With the agreement, total volumes Equinor has contracted with Cheniere is around 3.5 million tpy (OGJ Online, June 9, 2022). 

INEOS charters two newbuild LNG carriers for US-Germany shipments

INEOS Energy Trading has chartered two 174,000-cu m newbuild LNG carriers from Mitsui OSK Lines (MOL). The ships will transport LNG to Germany from the US and mark INEOS first foray into the LNG carrier market.
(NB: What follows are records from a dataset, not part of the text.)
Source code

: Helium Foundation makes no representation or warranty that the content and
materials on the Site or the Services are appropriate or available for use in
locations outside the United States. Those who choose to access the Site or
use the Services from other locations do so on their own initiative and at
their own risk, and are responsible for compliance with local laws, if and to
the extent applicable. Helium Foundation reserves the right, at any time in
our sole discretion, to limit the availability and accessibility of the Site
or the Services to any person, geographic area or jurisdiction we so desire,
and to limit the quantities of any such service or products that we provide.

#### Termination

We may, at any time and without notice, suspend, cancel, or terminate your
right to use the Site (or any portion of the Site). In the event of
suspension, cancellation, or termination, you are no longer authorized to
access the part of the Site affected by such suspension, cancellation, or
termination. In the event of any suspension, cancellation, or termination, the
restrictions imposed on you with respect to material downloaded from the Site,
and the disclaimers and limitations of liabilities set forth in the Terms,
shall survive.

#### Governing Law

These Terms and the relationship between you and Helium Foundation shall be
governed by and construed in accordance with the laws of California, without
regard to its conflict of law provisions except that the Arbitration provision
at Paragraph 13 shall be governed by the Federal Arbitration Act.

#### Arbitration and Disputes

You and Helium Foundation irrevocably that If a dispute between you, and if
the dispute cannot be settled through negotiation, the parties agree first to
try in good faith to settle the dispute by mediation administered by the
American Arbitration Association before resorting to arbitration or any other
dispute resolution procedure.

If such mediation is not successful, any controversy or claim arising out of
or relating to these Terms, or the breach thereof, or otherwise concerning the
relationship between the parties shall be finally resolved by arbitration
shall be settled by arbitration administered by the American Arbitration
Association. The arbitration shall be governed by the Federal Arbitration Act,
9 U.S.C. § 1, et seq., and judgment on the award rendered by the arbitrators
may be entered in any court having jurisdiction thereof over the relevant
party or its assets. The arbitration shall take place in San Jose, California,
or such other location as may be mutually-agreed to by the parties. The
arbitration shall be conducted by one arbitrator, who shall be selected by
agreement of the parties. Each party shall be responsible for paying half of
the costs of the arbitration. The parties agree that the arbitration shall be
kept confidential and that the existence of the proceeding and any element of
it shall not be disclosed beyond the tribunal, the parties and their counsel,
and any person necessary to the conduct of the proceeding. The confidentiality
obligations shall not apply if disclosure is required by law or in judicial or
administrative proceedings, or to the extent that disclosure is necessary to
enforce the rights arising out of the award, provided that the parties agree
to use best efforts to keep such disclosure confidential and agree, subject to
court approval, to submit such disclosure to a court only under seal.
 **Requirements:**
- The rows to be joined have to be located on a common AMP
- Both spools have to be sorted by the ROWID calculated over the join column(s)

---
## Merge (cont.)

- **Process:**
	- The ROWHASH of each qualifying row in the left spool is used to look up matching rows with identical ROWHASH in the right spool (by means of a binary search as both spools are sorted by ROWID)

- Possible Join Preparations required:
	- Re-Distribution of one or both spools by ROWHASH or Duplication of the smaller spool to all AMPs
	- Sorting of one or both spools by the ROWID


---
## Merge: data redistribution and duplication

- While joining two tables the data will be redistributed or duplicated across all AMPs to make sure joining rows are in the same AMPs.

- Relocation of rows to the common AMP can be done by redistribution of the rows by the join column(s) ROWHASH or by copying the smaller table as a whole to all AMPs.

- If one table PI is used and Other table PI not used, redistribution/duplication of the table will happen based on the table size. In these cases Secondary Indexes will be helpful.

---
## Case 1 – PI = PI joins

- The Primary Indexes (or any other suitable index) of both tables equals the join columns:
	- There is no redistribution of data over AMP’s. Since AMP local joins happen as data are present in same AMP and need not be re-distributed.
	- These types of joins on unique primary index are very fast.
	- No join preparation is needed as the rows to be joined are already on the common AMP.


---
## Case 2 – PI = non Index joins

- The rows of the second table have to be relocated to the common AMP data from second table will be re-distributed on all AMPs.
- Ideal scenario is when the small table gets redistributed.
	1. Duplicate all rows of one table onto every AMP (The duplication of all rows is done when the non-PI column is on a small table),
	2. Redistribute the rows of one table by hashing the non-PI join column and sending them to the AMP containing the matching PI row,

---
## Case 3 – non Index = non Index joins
INEOS last year entered a 20-year agreement with Sempra Infrastructure to purchase 1.4 million tonnes/year (tpy) from Sempra’s 13.5-million tpy first phase Port Arthur LNG plant under development in Jefferson County, Tex. (OGJ Online, Dec. 1, 2022). INEOS earlier in 2022 signed a contract for long-term regasification capacity at NV Nederlandse Gasunie subsidiary CS Gas North SA’s planned land-based 8 billion cu m/year German LNG terminal in Brunsbüttel, Germany.

Sempra expects Port Arthur LNG first 6.75-million tpy train to begin commercial operations in 2027, with Train 2 following in 2028 (OGJ Online, Mar. 20, 2023). Construction at Brunsbüttel is expected to be complete in 2026 (OGJ Online, Mar. 6, 2023).

The vessels are being built at Daewoo Shipbuilding & Marine Engineering’s Okpo Shipyard in South Korea. They will join INEOS’ existing fleet of 12 dedicated ethane carriers and be used to service the company’s own demand for natural gas as well as that of select third parties.